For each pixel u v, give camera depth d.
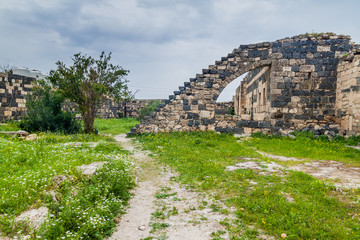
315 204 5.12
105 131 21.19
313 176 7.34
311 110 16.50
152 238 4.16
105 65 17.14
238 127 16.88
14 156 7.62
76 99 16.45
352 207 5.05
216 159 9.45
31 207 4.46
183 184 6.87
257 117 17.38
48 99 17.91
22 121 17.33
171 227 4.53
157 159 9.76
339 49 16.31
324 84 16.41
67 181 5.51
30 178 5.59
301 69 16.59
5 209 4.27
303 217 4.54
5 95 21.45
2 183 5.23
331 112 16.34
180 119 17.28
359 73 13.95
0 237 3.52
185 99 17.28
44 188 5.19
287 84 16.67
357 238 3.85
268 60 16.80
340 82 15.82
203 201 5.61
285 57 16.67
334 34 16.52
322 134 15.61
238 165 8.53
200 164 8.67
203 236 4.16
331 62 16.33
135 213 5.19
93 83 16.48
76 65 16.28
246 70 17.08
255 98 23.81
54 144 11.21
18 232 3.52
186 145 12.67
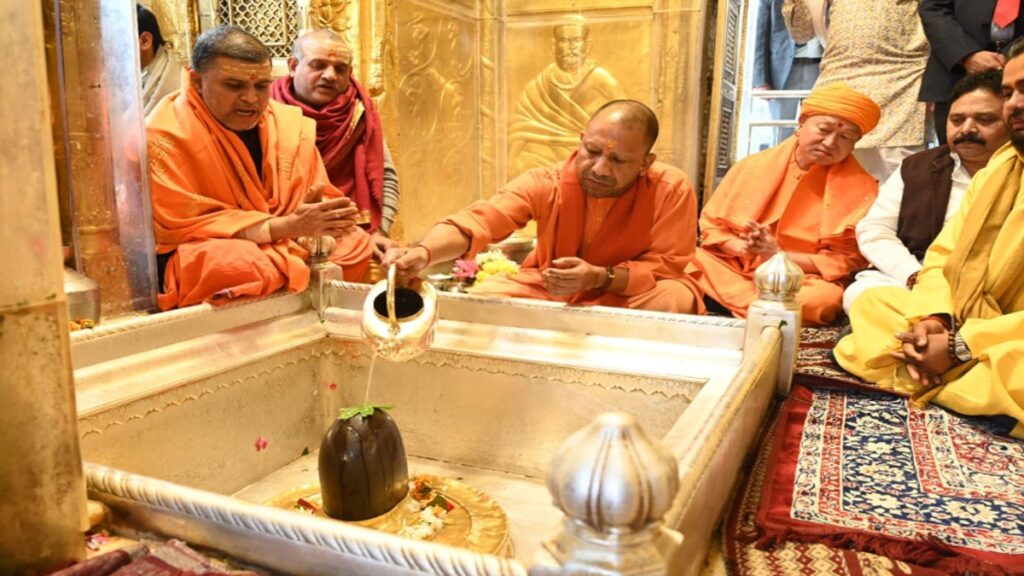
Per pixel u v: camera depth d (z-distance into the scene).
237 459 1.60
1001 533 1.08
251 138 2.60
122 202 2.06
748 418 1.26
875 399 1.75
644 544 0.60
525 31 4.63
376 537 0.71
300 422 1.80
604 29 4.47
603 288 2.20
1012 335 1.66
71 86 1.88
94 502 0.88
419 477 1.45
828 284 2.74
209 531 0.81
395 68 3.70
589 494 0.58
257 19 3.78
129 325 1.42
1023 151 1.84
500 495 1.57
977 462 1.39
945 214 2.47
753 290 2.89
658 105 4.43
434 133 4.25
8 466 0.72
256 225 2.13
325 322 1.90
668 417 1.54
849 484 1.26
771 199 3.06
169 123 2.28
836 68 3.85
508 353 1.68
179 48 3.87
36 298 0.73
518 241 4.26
---+---
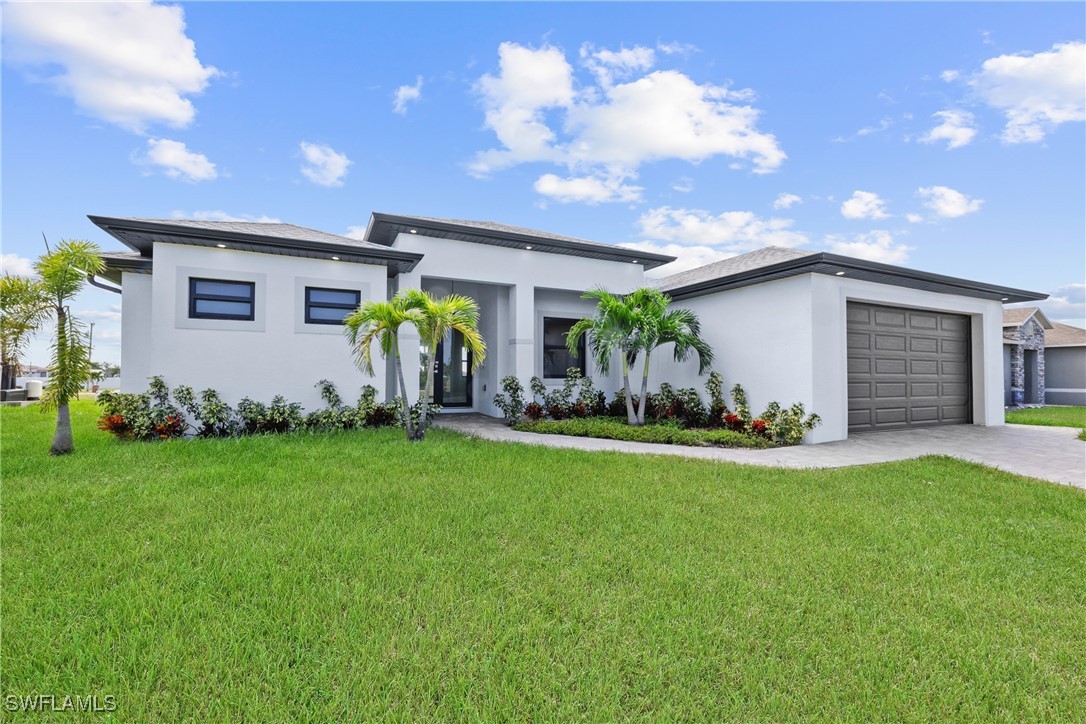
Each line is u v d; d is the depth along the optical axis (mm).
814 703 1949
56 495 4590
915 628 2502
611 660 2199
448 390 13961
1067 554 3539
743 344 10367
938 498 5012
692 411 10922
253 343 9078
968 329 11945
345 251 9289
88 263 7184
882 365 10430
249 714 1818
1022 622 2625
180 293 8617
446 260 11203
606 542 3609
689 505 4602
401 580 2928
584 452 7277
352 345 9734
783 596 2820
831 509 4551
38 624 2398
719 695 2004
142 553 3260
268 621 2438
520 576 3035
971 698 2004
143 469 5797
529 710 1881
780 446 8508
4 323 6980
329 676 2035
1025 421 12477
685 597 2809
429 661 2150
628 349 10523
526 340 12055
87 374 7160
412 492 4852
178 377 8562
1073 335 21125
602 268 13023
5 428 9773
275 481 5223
---+---
*What this task involves*
Return the span of lines in the data above that opens at the line with "376 537 0.71" and closes at the line with "518 241 4.26", exactly, ends included, nothing else.

*Finished exercise*
376 537 0.71
300 422 1.80
604 29 4.47
603 288 2.20
1012 335 1.66
71 86 1.88
94 502 0.88
419 477 1.45
828 284 2.74
209 531 0.81
395 68 3.70
589 494 0.58
257 19 3.78
129 325 1.42
1023 151 1.84
500 495 1.57
977 462 1.39
945 214 2.47
753 290 2.89
658 105 4.43
434 133 4.25
8 466 0.72
256 225 2.13
325 322 1.90
668 417 1.54
849 484 1.26
771 199 3.06
169 123 2.28
836 68 3.85
508 353 1.68
179 48 3.87
36 298 0.73
518 241 4.26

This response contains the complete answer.